We love the Winnie the Pooh Breakfast Character Meal at the Crystal Palace in Magic Kingdom. Liam really loves the Pooh characters. So we try to make sure we visit them, since he actually recognizes them. When Liam saw Pooh and Tigger on our last trip, we actually waited in line for about 40 minutes at a normal meet and greet. We were there during the Thanksgiving time period so the Parks are much more crowded. Liam hung on with his snacks and playing some games with us as we waited in line. When it was his time to go up, I always like the photographer and the characters know that Liam has Autism and it may take him a little bit of time for him to look at the camera and warm up. Pooh and Tigger were so great with him and spent a nice amount of time with him. He was jumping up and down just like Tigger with a huge small on his face.
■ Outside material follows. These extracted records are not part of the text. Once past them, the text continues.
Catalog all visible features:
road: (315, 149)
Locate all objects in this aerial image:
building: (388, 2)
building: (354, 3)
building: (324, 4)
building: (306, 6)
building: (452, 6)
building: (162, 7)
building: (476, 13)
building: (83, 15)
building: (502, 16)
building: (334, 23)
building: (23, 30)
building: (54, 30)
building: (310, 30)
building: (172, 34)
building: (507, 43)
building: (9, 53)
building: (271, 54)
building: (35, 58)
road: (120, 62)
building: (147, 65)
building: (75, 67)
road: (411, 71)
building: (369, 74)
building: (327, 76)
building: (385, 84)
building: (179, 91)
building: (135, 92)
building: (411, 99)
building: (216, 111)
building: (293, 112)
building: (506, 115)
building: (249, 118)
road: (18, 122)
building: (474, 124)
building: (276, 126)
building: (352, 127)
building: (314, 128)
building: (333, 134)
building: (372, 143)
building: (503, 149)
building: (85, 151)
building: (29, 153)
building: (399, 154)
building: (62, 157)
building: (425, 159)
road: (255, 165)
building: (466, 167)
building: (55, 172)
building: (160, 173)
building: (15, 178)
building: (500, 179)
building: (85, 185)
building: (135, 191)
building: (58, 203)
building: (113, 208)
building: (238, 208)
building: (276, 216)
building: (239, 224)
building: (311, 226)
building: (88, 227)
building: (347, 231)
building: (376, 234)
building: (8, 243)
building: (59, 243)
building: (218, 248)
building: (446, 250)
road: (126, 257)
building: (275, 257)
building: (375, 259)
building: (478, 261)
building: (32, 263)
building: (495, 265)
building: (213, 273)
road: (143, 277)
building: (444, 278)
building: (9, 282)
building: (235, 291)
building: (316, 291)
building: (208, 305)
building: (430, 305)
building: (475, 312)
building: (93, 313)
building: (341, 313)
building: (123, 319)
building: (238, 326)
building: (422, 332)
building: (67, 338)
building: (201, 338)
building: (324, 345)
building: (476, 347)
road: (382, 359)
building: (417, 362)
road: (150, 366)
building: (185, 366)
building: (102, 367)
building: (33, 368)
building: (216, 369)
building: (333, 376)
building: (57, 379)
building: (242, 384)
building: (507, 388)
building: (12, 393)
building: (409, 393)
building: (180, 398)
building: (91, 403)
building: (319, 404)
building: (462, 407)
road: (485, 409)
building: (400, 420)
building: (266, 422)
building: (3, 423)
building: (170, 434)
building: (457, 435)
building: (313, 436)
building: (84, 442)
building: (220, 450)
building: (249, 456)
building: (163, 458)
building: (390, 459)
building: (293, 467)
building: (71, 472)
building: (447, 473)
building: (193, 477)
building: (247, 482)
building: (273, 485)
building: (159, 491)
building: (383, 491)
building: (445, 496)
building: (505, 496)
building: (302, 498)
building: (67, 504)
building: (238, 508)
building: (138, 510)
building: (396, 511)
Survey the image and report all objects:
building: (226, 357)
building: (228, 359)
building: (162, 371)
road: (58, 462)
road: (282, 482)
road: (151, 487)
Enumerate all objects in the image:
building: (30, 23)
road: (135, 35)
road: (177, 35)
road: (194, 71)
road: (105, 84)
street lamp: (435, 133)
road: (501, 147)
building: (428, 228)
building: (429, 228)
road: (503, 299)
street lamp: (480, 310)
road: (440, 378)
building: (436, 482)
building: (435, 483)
I swear it was the best pictures we ever had of him and we didn’t have to even work hard to get them. Liam was simply in heaven.

 

 

If your child loves any particular Disney character, then those would be the ones that I would make sure I visit. These lines can be long, so don’t waste your time if your child may not be into certain characters.

From when we started to take Liam to Disney at 18 months to now, he definitely recognizes the Parks as soon as we arrive. He just starts jumping up and down and wants to run right in. Liam will be 8 in May and is quite tall for his age, so he can get on most rides now.

During our last two trips, we have taken him on more “non-kid rides” and he has done great on them. His adventurous side opens up so many more opportunities for us to go on more rides. We have discovered that he loves 3D rides and shows and wearing the special glasses. Liam loves the fireworks shows, but the noise still bothers him. So now we bring headphones for him to help with the loud noises.

As I said, let your child be the guide for your Disney Vacation. Disney World has turned into a true blessing for our family. It has become very familiar for Liam and we know he recognizes the Parks as soon as we enter. It is our home away from home.

Even though he cannot talk, I know Liam would say “I Love Disney”!!!!